::: DATA FOR THE TASK

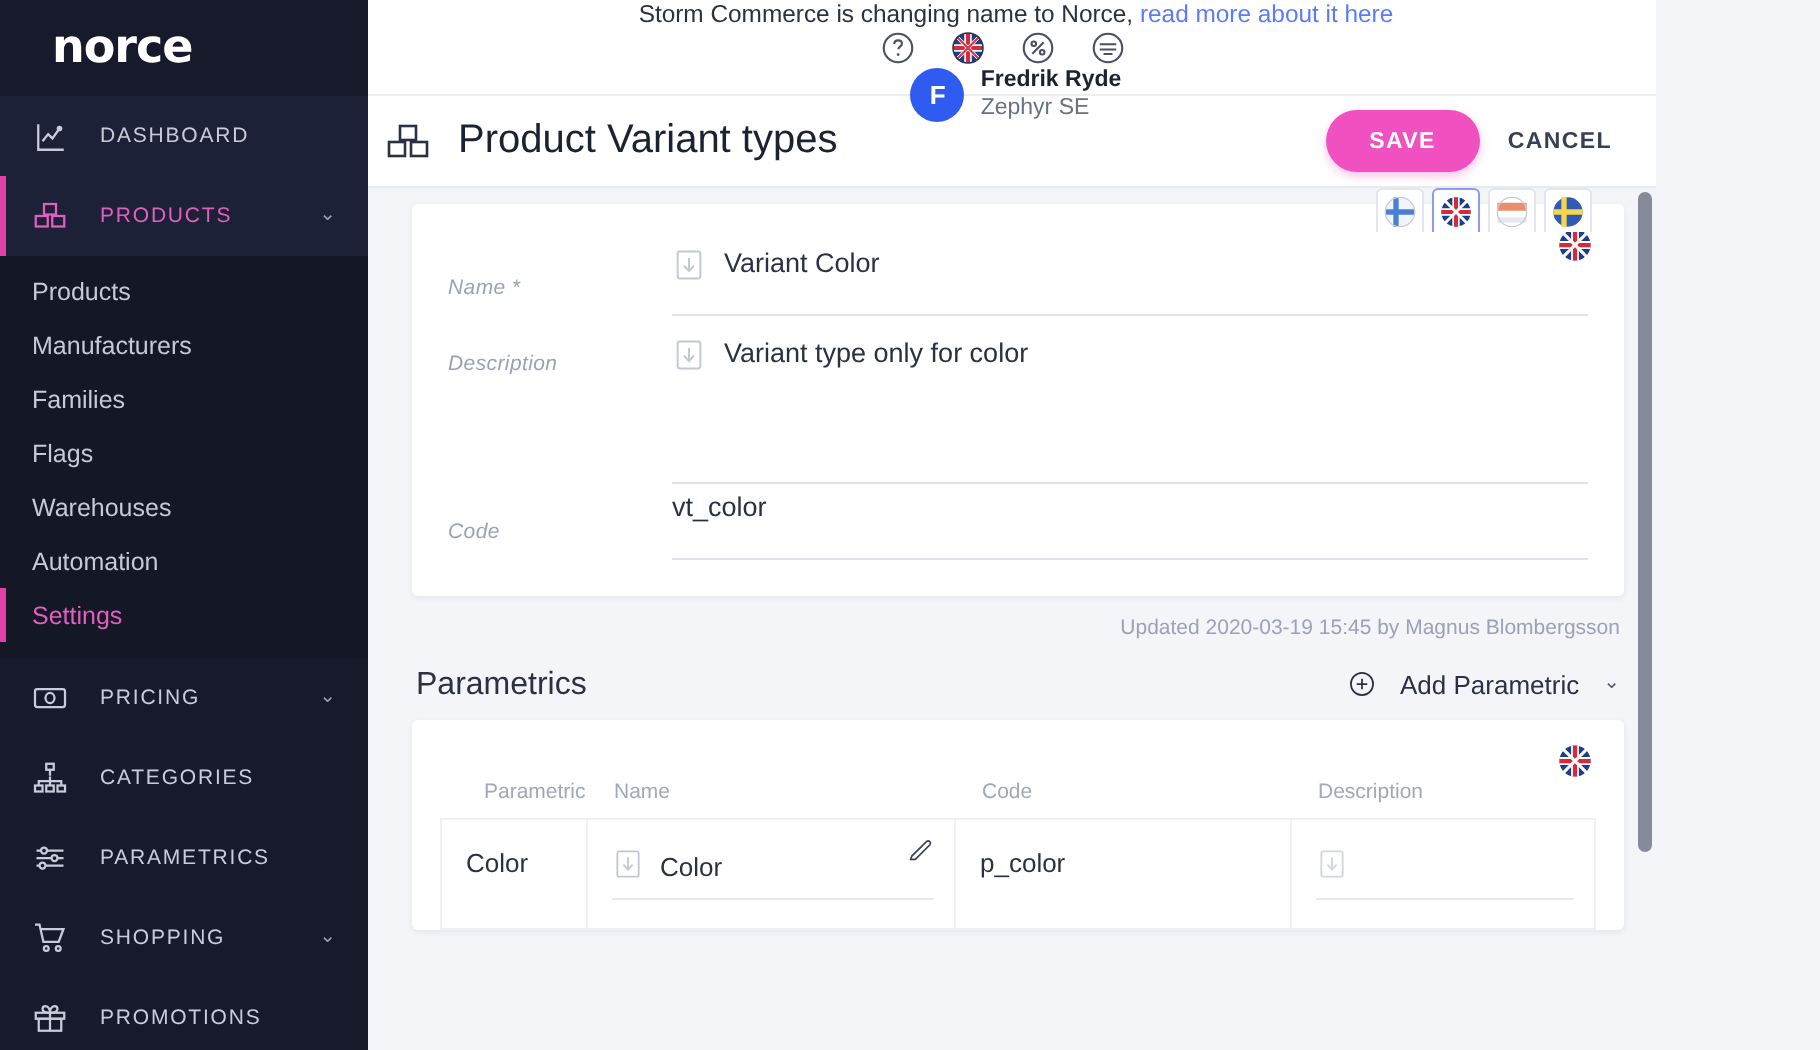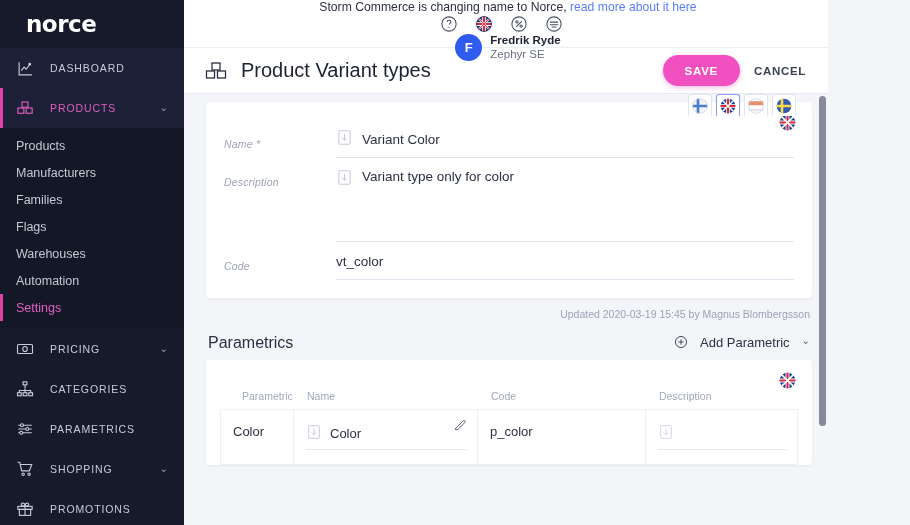"Product Variant types" .titlebar { padding: 0 14px 0 19px -> 0 14px 0 7px }
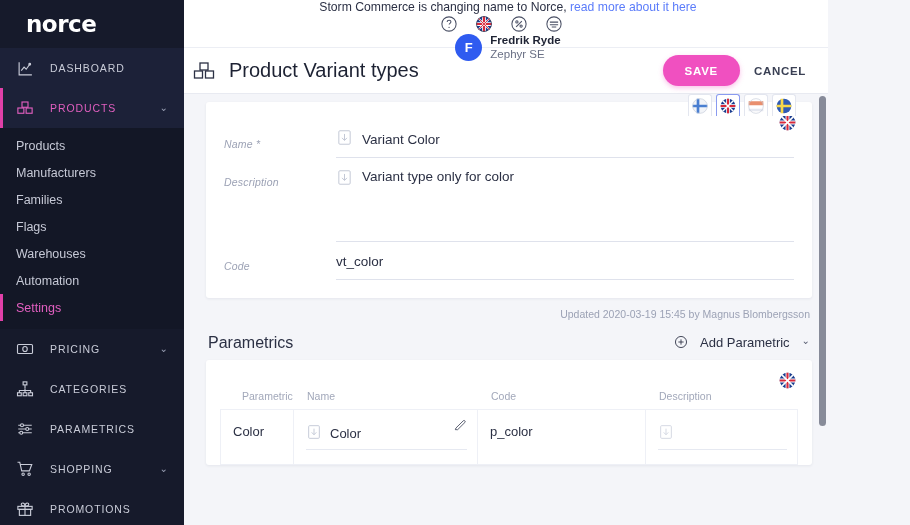"Variant Color" .finput { align-items: center -> flex-start }
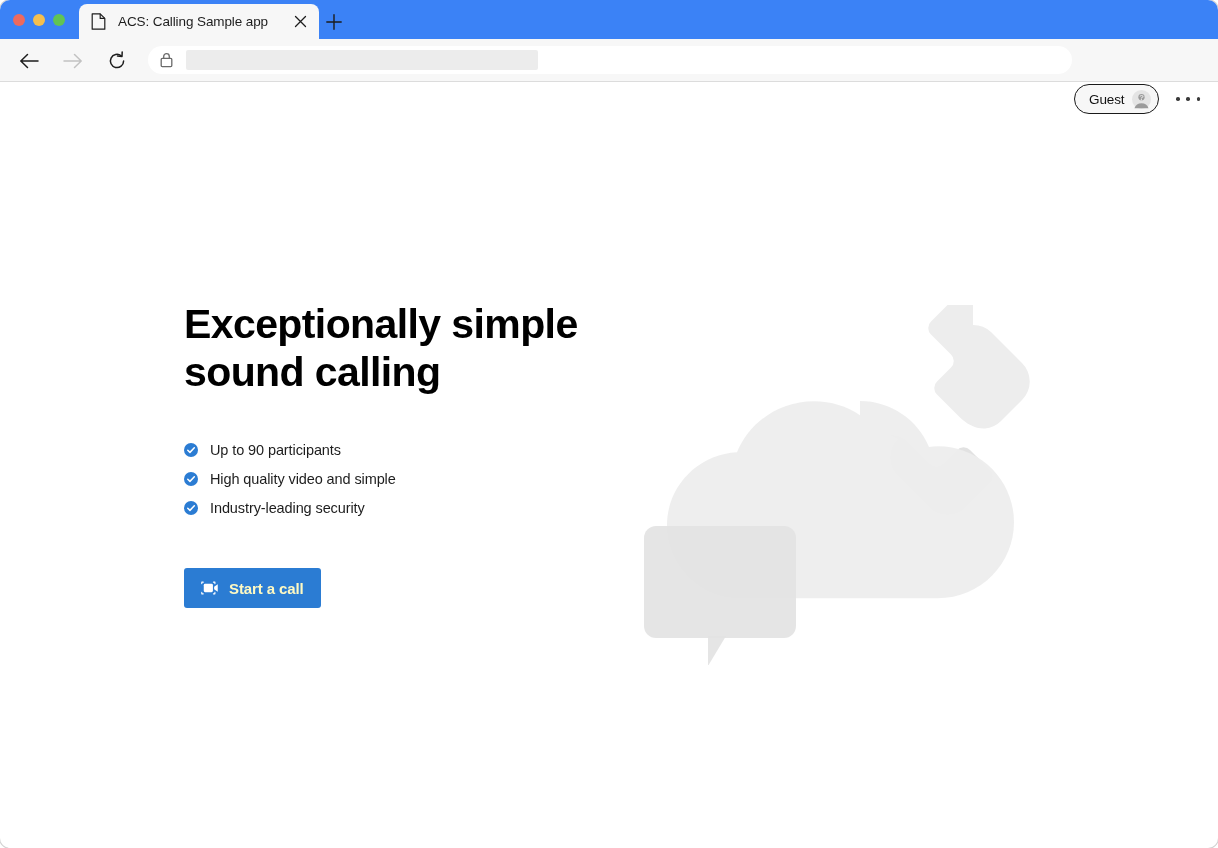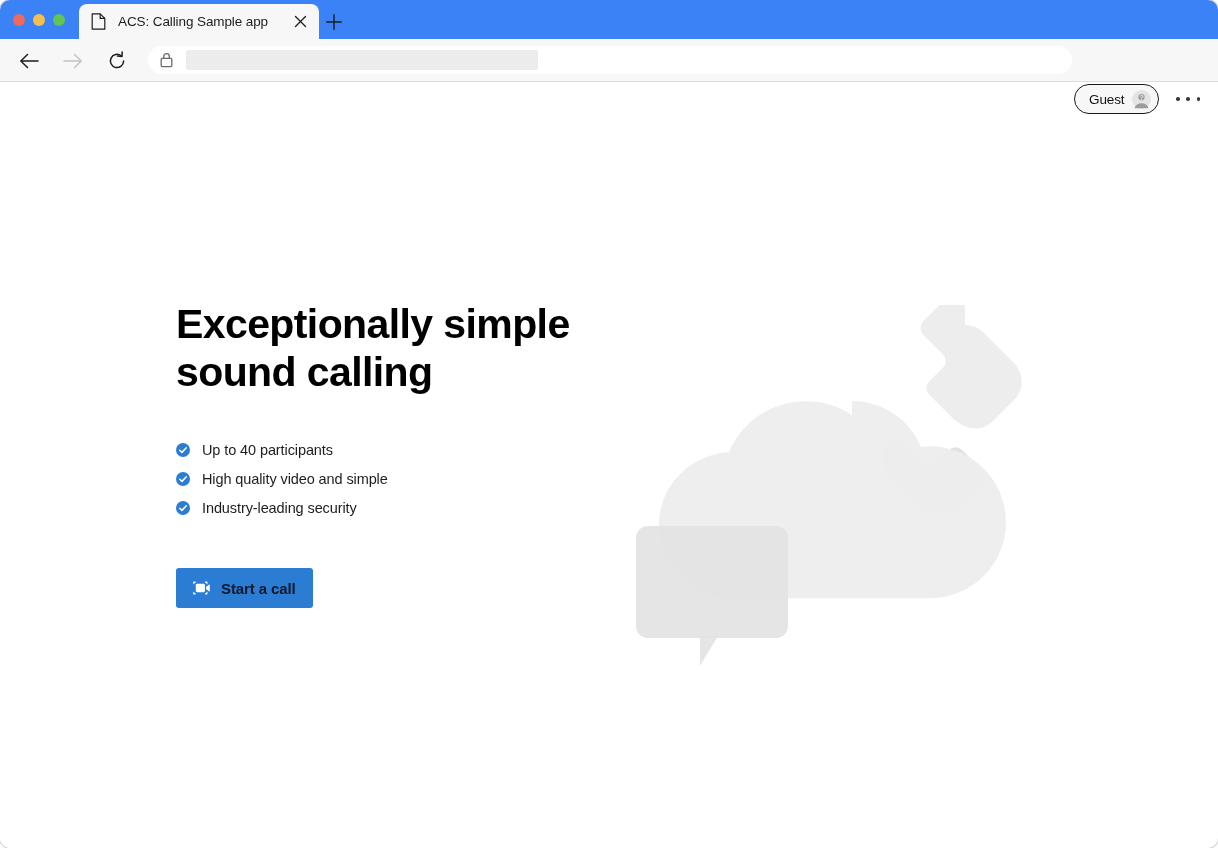"Exceptionally simple" .page { left: 0 -> 8px }
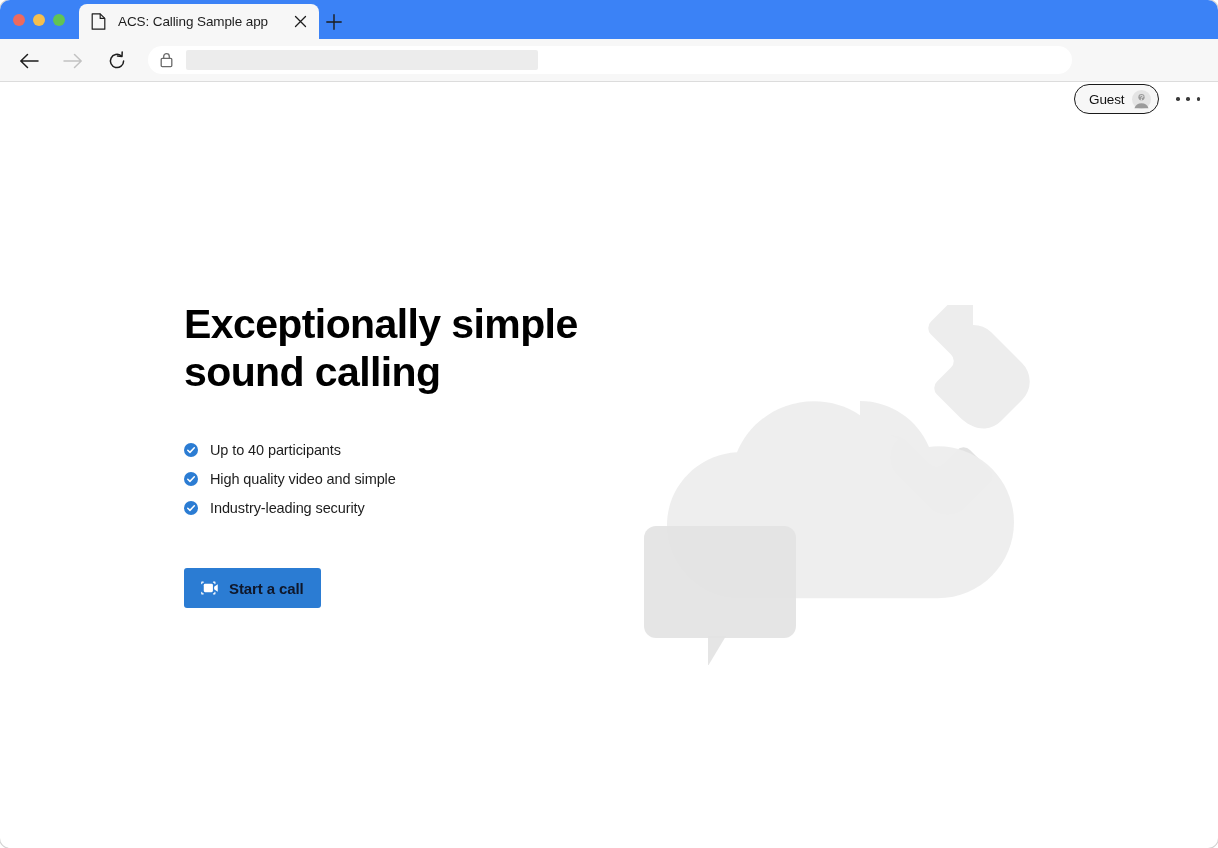"Up to 40 participants" span.feature-text { text: 40 -> 90 }
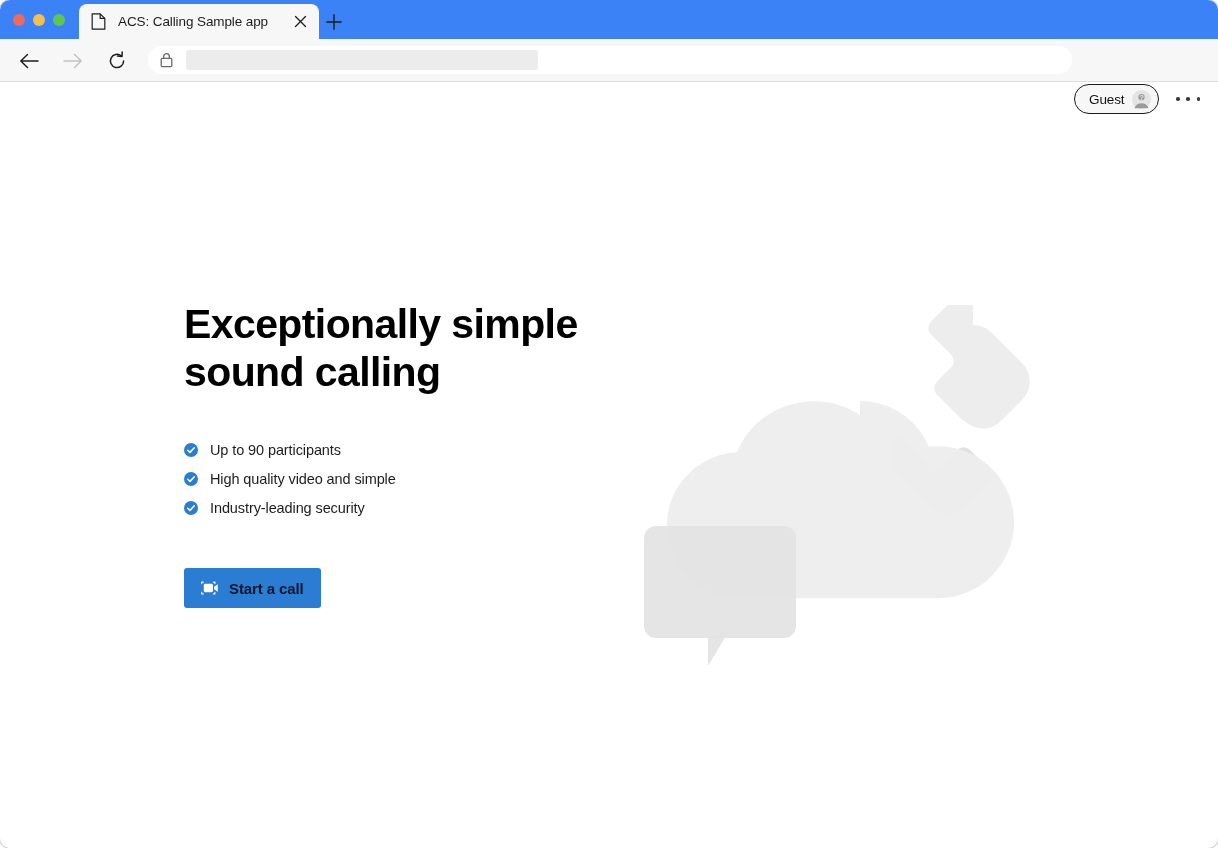"Start a call" .start-call-label { color: #0f172a -> #fef9c3 }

::::::

§ **WHAT IS EXPECTED**:
Reproduce the material exactly; keep pictures out.

§ **COMPLETED EXERCISE**:
"Product Variant types" .titlebar { padding: 0 14px 0 19px -> 0 14px 0 7px }
"Variant Color" .finput { align-items: center -> flex-start }
"Exceptionally simple" .page { left: 0 -> 8px }
"Up to 40 participants" span.feature-text { text: 40 -> 90 }
"Start a call" .start-call-label { color: #0f172a -> #fef9c3 }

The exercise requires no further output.